For the post-9/11 generation, this might sound wild. For everyone else, it sounds like a return to basic common sense.

The program has real, practical value that goes beyond nostalgia. As one SF resident put it: "As the kid of parents who separated and lived far apart, having an adult accompany you to the gate was a great comfort before getting on a plane with a lot of mixed emotions. And this is to say nothing of people whose parents or other family members need a lot of assistance to travel."

Exactly right. For years, we've accepted that airports are essentially off-limits to anyone without a boarding pass, and we just... never questioned it. Meanwhile, unaccompanied minors, elderly travelers, and people with disabilities have been left to navigate sprawling terminals alone because security theater demanded it.

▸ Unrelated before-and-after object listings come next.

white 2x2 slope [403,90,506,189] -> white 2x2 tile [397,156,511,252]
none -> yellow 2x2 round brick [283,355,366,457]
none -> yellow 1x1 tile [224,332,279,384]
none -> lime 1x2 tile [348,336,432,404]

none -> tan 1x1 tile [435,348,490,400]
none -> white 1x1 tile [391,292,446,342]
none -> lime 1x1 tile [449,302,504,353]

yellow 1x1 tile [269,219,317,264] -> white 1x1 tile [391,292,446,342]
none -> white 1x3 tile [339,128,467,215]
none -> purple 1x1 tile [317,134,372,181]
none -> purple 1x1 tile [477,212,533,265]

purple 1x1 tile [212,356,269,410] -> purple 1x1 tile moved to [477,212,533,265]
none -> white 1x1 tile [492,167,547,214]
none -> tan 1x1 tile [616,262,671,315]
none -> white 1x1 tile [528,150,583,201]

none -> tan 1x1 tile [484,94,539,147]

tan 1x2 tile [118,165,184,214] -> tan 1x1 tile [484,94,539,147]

Now, credit where it's due — this is a government-run facility actually expanding access and improving the user experience rather than adding another layer of bureaucracy. That deserves recognition. SFO has consistently been one of the more forward-thinking airports in the country, and this program is another example of what happens when public institutions focus on serving people instead of just managing them.

The details on screening and registration requirements are still worth watching — any program like this lives or dies on execution. But the principle is sound: trust people, serve families, and stop treating every non-traveler like a security threat.

Welcome back to the gate, San Francisco.